Yesterday a jury at Cardiff Crown Court heard how Paul Mapps, 26, told police he had taken ketamine, mephedrone and cocaine before inflicting a 14.5cm wound.
Mapps is claiming self-defence.
The stabbing pierced the victims’ liver and caused him to “bleed profusely”, according to Paul Lewis QC prosecuting.
Mr Lewis said the defendant, his sister and his partner had been out drinking in Blackwood the night before the killing and carried on taking drugs at his house on their return.
He told the jury how, “fuelled by a cocktail of drink and drugs the defendant stabbed Mr Davies in temper” over what was probably a silly argument.
The court was played recordings of 999 calls made on the night.
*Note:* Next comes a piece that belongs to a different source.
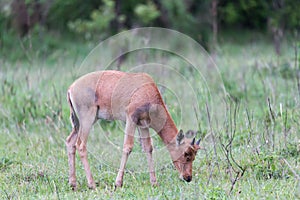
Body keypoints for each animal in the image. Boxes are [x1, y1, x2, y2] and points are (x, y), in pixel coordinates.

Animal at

Mapps held his head in his hands, not looking up, while a person in the public gallery sobbed.
In the calls the defendant claimed a stranger had rushed into his house in Trinant and stabbed his friend before running off with the weapon.
Mapps later told police he stabbed Mr Davies with a knife in self-defence after he came at him with a bottle of vodka and admitted: “This is a big one, I’ll do 15 years and I’ll see my daughter again when she’s 18.”
The court heard how the men had previously came to blows in the run up to Christmas but the argument continued on the day of the stabbing, with one witness claiming Mr Davies was trying to resolve it as they were “like brothers”.
The witness, Jody Meek, said in a police statement that on the unspecified date before Christmas Mapps held a large knife to Davies’ throat during an argument that spilled out into the street.
The prosecution said Miss Meek, who lived opposite Mapps, recalled him saying: “I’ll cut you butt, I’ll kill you.”
Mapps denies murder and threatening Mr Davies with a weapon. The trial continues.